== Records drawn from a dataset ==
# # #

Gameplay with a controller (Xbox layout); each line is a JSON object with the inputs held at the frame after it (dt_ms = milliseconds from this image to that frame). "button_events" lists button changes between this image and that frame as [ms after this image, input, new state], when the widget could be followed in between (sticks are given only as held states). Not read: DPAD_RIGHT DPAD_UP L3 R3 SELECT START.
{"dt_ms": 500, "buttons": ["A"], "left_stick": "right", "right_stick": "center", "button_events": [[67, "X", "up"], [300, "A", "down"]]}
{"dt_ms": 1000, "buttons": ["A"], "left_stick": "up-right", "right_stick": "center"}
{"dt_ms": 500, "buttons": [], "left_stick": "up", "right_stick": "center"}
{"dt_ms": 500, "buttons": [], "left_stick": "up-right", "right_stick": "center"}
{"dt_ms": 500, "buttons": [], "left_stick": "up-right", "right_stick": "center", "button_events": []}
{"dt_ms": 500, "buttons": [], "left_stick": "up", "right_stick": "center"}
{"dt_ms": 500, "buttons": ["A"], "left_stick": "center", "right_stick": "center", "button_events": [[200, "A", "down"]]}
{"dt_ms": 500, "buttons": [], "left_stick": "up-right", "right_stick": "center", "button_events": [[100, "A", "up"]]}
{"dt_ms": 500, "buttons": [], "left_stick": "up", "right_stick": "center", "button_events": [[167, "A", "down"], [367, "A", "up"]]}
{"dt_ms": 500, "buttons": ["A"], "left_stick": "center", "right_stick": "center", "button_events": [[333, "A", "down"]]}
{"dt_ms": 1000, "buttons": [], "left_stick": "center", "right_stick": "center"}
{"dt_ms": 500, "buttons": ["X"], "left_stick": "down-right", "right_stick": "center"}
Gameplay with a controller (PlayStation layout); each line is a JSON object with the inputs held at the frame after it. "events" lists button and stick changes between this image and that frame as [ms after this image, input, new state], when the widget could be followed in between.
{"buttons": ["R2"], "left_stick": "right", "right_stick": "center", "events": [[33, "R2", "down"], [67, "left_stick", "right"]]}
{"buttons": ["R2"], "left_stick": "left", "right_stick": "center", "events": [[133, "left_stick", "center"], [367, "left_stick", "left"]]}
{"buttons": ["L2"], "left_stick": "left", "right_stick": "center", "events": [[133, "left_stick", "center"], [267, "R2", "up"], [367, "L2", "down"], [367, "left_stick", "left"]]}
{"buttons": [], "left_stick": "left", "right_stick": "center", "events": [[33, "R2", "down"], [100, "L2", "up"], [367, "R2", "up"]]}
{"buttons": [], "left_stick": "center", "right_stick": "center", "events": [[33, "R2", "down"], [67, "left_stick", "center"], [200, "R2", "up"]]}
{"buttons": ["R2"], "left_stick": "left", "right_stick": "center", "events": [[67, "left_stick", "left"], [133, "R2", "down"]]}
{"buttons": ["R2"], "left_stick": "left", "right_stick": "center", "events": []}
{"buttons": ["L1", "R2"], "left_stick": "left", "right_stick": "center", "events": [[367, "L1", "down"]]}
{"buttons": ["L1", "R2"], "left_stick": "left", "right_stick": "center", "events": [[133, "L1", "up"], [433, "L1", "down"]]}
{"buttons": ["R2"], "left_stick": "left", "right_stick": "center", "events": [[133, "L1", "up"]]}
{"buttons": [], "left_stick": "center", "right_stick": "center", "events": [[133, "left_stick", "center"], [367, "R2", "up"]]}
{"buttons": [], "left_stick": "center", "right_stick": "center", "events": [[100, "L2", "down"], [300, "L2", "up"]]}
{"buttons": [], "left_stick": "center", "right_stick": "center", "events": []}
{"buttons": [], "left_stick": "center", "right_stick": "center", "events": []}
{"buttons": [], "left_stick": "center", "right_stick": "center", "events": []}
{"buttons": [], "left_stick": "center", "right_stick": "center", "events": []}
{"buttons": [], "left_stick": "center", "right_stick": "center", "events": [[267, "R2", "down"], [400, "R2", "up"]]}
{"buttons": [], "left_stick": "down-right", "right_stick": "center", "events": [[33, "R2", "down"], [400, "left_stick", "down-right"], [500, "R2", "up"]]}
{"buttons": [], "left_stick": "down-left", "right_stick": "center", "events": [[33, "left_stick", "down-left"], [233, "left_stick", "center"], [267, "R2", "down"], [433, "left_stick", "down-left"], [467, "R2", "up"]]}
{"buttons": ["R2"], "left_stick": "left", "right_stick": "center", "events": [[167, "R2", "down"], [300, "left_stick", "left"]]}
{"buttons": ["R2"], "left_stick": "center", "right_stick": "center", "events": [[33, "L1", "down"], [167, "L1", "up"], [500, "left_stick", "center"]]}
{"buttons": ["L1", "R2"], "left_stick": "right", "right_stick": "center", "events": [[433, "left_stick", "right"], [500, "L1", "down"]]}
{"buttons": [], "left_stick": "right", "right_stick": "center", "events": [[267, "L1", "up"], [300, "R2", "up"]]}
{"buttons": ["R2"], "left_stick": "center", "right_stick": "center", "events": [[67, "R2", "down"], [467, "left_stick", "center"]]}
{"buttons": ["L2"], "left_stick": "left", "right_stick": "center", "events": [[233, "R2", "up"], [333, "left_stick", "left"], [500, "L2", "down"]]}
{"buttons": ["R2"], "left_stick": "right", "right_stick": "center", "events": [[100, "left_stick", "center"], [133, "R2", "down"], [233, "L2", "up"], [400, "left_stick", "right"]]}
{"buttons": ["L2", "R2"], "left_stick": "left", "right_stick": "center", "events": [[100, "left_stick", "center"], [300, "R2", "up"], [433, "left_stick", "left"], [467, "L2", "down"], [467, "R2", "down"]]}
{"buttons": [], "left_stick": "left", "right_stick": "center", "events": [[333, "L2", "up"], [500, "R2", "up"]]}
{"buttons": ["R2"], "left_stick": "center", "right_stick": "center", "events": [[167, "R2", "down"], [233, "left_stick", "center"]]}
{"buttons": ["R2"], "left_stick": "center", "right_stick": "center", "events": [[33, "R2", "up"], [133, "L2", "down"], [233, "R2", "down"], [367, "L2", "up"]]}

# # #

== TASK GOAL ==
Lines with "held": return each one from the data above.

== ANSWER TO THE EXERCISE ==
Gameplay with a controller (Xbox layout); each line is a JSON object with the inputs held at the frame after it (dt_ms = milliseconds from this image to that frame). "button_events" lists button changes between this image and that frame as [ms after this image, input, new state], when the widget could be followed in between (sticks are given only as held states). Not read: DPAD_RIGHT DPAD_UP L3 R3 SELECT START.
Gameplay with a controller (PlayStation layout); each line is a JSON object with the inputs held at the frame after it. "events" lists button and stick changes between this image and that frame as [ms after this image, input, new state], when the widget could be followed in between.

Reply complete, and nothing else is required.